On Monday, June 15, 2015, the Colorado Supreme Court, in a long-awaited decision in the Coats v. Dish Network, LLC, case, confirmed what actions employers may take against employees in Colorado who use medical marijuana during off-duty time. The Colorado Supreme Court held that because medical marijuana use is unlawful under federal law, a Colorado employee who uses medical marijuana cannot seek protection under Colorado’s Lawful Off-Duty Activities statute, and his/her employment can be terminated if the employee violates the employer’s drug policies.

The Coats Case and Decision

Brandon Coats, the plaintiff in the lawsuit, is a quadriplegic. Per his complaint, in 2009, he registered for and obtained a state-issued license in Colorado to use medical marijuana to treat painful muscle spasms caused by his quadriplegia. Mr. Coats consumed medical marijuana at home, after work, and in accordance with his license and Colorado state law. Between 2007 and 2010, Mr. Coats worked for Dish Network as a telephone customer service representative. Dish Network maintained a zero-tolerance drug policy and, under the policy, its employees were subject to random drug tests. In May 2010, Mr. Coats tested positive for tetrahydrocannabinol (“THC”), a component of medical marijuana, during a random drug test. Mr. Coats informed his employer that he was a registered medical marijuana patient. On June 7, 2010, Dish Network terminated Mr. Coats’s employment for violating the company’s drug policy.

Subsequently, Mr. Coats filed a wrongful termination claim against Dish Network under Colorado’s Lawful Off-Duty Activities statute (Colo. Rev. Stat. Section 24-34-402.5), which generally prohibits employers from discharging an employee based on his/her engagement in “lawful activities” off the premises of the employer during nonworking hours. Mr. Coats contended that Dish Network violated the statute by terminating him based on his outside-of-work medical marijuana use, which he argued was “lawful” under Colorado’s Medical Marijuana Amendment.

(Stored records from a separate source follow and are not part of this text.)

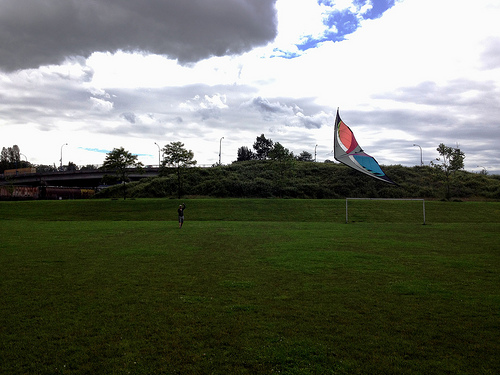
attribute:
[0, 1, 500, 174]
sky — cloudy, bright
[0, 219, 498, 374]
soccer field — green, grassy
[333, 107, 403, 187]
kite — red white, blue, flying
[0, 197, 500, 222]
slope — grassy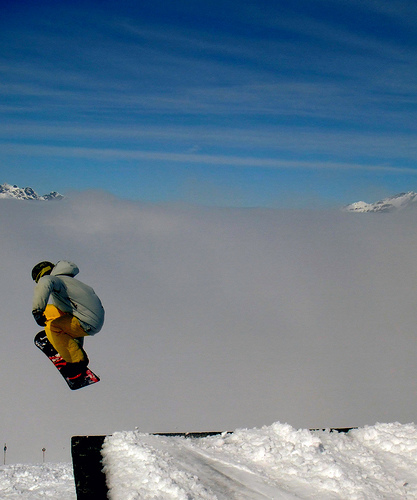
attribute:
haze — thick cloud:
[5, 190, 414, 431]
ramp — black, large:
[68, 423, 416, 499]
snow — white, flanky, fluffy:
[101, 423, 416, 497]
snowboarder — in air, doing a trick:
[26, 259, 103, 393]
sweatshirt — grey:
[30, 259, 109, 337]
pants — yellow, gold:
[36, 304, 91, 367]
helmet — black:
[30, 258, 59, 282]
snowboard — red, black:
[31, 326, 102, 395]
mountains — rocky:
[0, 172, 65, 208]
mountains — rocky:
[342, 187, 415, 215]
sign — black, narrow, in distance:
[2, 441, 11, 466]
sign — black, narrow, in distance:
[39, 441, 49, 466]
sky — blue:
[0, 1, 413, 202]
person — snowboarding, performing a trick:
[29, 254, 106, 379]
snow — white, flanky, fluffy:
[1, 457, 76, 499]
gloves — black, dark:
[29, 303, 52, 330]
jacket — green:
[28, 259, 108, 339]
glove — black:
[32, 303, 48, 328]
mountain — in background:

Dish Network moved to dismiss Mr. Coats’s lawsuit for failure to state a claim. The state District Court granted the dismissal, which was affirmed by the Court of Appeals. The Colorado Supreme Court, after much anticipation, upheld Mr. Coats’s firing. In upholding his employment termination, the Court concluded that Colorado’s Lawful Off-Duty Activities statute was not just state specific in its purview. Stated another way, because medical marijuana use is still unlawful under federal law, using medical marijuana, even if done lawfully under Colorado law, is not protected conduct under the Lawful Off-Duty Activities statute. As a result, an employer may lawfully terminate a Colorado employee’s employment pursuant to a policy, such as a zero-tolerance drug policy, if the employee tests positive for marijuana and even if the employee is lawfully using marijuana, in this case medically, under Colorado law.

What the Coats Decision Means for Employers

This decision confirms that an employer’s zero-tolerance drug policy remains lawful in Colorado.

Even still, employers operating in Colorado should review their drug-testing policies to ensure that they include marijuana, including medical marijuana, as a prohibited substance. Employers operating in Colorado should also ensure that their managers and employees are aware of and trained on the employer’s drug-testing policies. Effective communication concerning the status of the law and the employer’s policies will often ward off employee uncertainty or disputes, as many employees misperceive what is permitted in the workplace with regard to using marijuana outside of work given that both medical and recreational marijuana are technically lawful under Colorado state law.

Employers should also keep in mind that numerous states have different medical and recreational marijuana laws and regulations, which should be carefully reviewed and considered when creating and implementing a drug-testing policy and imposing discipline or employment termination on an employee. Ultimately, in Colorado, at least for now, employers have more concrete guidance on how to implement their drug-testing policies. Employers should keep an eye, however, on developing federal law and how that may impact this decision.